● Passage
········

Shear force (F) was calculated by Equations (1) and (2):

(3)$F=\frac{({\omega }_{1}R-v_{1}cos\theta )J}{R^2}$

Besides the shearing, the potato-soil mixture was further impacted by thrust (${\displaystyle \sum F_x}$) upward following the chain surface. The equation of resultant force by complying with the linear velocity direction of the first-stage lifting chain for the calculation is written as.

(4)$\mathsf{\Sigma }{F}_x=(F+F_{f1})\cos \theta -G_1\sin \alpha -F_{f2}$

Equations (3) and (4) indicate that the shear force and thrust on the potato-soil mixture are correlated with the inclination angle of the lifting chain (α), the linear speed of the first-stage lifting chain (v₁), and the angular velocity of the soil-crushing roller (ω₁).

3.2. Parameters of First-Stage Lifting Chain and Kinetic Analyses during Bending Area

As presented in Figure 4a, the first-stage lifting chain consisted of a support wheel, chain rod, chain and sprocket, and its principal effects consisted of vibration, bending, sieving, and delivery. In this study, the length of the first-stage lifting chain was 980 mm (L₄), and a support wheel of 100 mm diameter (D₃) was mounted under the first-stage lifting chain to form a bulge-shaped domain on the upper chain surface. The angle of a front bulge of 4.26° (θ₂) and angle of behind bulge of 7.67° (θ₃)as indicated after the position of the support wheel was fixed. The chain rods of the lifting chain were arranged in equal spacing, and its principal effect was the sieving of small soil blocks during transportation. Accordingly, the separation efficacy was impacted by the gap between chain rods. As revealed from the field study, the diameter of winter potatoes during the harvest period in South China was generally more than 40 mm. For this reason, the diameter of the chain rod of 15 mm (D₂), the wheelbase of 50 mm (L₅), and the spacing of 35 mm (L₆) were set.

The first half of the potato-soil mixture hung due to a chain bulge formed by the support wheel when the potato soil mixture passed via the support wheel, and the potato-soil mixture was snapped by gravity at the point O. The force situation of the first half of the potato-soil mixture was sketched in Figure 4b.

(5)$M_O=G_{2}d=\frac{1}{2}mg\left[S\cos \left(\alpha +{\theta }_2\right)-H\sin \left(\alpha +{\theta }_2\right)\right]$

If the potato-soil mixture was snapped, its crushing moment would be more significant than the adsorption moment of internal force. The equation is as follows:

(6)$M_O\ge \frac{1}{2}{F}_{2}H+\frac{1}{2}{F}_{3}H$

The mass and length of the first half of the potato-soil mixture and crushing moment increased since the potato-soil mixture was delivered backward. The potato-soil mixture was designated as snapping when the crushing moment was more significant than the adsorption moment of internal force.

Equation (6) shows that the magnitudes of the crushing moment were impacted by the inclination angle of the lifting chain (α) and the angle of the front chain bulge (θ₂), and the angle of the front chain bulge is tiny and negligible.

········

● Provided information
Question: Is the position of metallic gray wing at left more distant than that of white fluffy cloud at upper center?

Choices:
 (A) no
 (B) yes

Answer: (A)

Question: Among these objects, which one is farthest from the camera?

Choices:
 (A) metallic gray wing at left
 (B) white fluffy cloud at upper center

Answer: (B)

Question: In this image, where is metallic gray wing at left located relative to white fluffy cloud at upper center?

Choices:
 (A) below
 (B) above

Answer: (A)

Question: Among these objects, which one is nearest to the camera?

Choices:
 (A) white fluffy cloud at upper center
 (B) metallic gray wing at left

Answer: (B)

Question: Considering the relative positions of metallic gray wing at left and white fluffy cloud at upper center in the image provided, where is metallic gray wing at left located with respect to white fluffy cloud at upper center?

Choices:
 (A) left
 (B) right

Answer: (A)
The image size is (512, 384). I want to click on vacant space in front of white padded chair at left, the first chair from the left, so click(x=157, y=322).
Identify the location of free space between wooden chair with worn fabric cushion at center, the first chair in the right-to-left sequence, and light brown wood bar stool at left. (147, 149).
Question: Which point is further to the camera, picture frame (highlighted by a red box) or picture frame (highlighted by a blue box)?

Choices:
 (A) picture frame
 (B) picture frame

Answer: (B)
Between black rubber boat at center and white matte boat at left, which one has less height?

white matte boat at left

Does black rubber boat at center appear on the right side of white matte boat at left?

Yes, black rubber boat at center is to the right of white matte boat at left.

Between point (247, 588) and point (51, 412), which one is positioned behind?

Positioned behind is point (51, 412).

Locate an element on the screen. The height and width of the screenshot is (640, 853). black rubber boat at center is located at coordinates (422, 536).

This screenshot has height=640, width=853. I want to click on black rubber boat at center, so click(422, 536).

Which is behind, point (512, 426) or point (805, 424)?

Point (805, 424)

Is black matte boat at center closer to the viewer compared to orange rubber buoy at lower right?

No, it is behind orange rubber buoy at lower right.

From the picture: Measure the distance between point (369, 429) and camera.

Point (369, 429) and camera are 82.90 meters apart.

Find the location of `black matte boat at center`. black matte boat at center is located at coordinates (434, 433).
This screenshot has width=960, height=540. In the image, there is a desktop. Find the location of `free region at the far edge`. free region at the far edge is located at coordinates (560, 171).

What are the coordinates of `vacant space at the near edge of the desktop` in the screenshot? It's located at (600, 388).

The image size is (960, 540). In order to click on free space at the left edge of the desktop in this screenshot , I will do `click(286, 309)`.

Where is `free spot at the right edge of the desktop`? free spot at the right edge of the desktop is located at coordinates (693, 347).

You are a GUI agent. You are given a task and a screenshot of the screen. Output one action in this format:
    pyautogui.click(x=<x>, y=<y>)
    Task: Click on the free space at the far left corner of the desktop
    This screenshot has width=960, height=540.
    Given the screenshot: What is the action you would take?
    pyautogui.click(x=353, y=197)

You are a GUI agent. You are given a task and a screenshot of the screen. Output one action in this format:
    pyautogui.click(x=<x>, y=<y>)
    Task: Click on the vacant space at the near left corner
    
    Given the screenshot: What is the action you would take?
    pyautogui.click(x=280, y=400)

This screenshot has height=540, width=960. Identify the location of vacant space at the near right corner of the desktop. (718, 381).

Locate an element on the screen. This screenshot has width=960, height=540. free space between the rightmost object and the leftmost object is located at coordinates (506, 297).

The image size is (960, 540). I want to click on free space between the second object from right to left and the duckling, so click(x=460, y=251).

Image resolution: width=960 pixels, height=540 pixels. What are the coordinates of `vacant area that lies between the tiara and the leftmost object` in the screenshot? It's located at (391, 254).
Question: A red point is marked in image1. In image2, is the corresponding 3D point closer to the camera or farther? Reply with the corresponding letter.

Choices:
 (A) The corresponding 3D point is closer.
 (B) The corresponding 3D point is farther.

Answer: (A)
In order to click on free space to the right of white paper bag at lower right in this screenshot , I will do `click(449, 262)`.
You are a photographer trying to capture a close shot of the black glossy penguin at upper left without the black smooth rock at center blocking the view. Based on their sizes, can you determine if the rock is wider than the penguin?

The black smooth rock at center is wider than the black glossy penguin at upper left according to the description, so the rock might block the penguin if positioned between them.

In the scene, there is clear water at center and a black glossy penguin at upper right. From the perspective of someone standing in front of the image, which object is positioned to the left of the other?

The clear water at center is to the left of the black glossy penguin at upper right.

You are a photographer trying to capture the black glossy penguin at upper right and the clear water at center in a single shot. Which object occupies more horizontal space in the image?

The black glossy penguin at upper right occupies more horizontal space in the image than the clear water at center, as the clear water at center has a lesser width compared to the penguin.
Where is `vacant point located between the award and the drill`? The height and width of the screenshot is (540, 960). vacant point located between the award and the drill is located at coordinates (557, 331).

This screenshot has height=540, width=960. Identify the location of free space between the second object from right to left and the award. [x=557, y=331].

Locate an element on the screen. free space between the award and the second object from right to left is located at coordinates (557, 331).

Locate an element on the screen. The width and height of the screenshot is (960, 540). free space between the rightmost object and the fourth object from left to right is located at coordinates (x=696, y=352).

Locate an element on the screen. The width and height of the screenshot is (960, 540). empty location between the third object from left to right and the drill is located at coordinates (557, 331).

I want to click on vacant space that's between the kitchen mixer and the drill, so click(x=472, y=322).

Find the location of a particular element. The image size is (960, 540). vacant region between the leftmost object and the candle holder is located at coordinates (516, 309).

········

● Actions to take
- a) Answer these questions from the lifting-chain passage, one per line, marking each answer (i), (ii) or (iii):
(i) What is the diameter of the support wheel mounted under the first-stage lifting chain?
(ii) According to the field study, what diameter do winter potatoes in South China generally exceed during the harvest period?
(iii) Which angle does the passage call tiny and negligible?
- b) Please sum up the lifting-chain passage in two sentences.
- c) Resume the lifting-chain passage after its final sentence and continue it.

● Set of answers
- a)
(i) 100 mm (D₃).
(ii) 40 mm.
(iii) The angle of the front chain bulge (θ₂).

- b) The shear force and thrust on the potato-soil mixture are correlated with the inclination angle of the lifting chain, the linear speed of the first-stage lifting chain, and the angular velocity of the soil-crushing roller. The first-stage lifting chain is 980 mm long, has chain rods spaced 35 mm apart for sieving small soil blocks, and has a 100 mm support wheel that forms a bulge where the mixture snaps once its crushing moment exceeds the adsorption moment of internal force.

- c)
3.3. Kinetic Analyses during Throwing Area

After the first-stage lifting chain, the potato-soil mixture was thrown up, and the potato-soil mixture was then collided after falling and crushed further. To be specific, throwing height acted as a vital factor in collision-crushing degree. As presented in Figure 5, a linear velocity was v₁ when the potato-soil mixture left the first-stage lifting chain. The energy conservation equation in the vertical direction was expressed as:

(7)$G_{3}h=\frac{1}{2}{m}_2{v}_1{}^2{\sin }^2\left(\alpha -{\theta }_3\right)$

The throwing height was yielded from Equation (7):

(8)$h=\frac{v_1{}^2{\sin }^2\left(\alpha -{\theta }_3\right)}{2g}$

Equation (8) indicates that the throwing height of potato-soil mixture was impacted by the inclination angle of lifting chain (α), the angle of behind chain bulge (θ₃), and the linear speed of the first-stage lifting chain (v₁). Besides, the angle of front chain bulge was tiny and negligible.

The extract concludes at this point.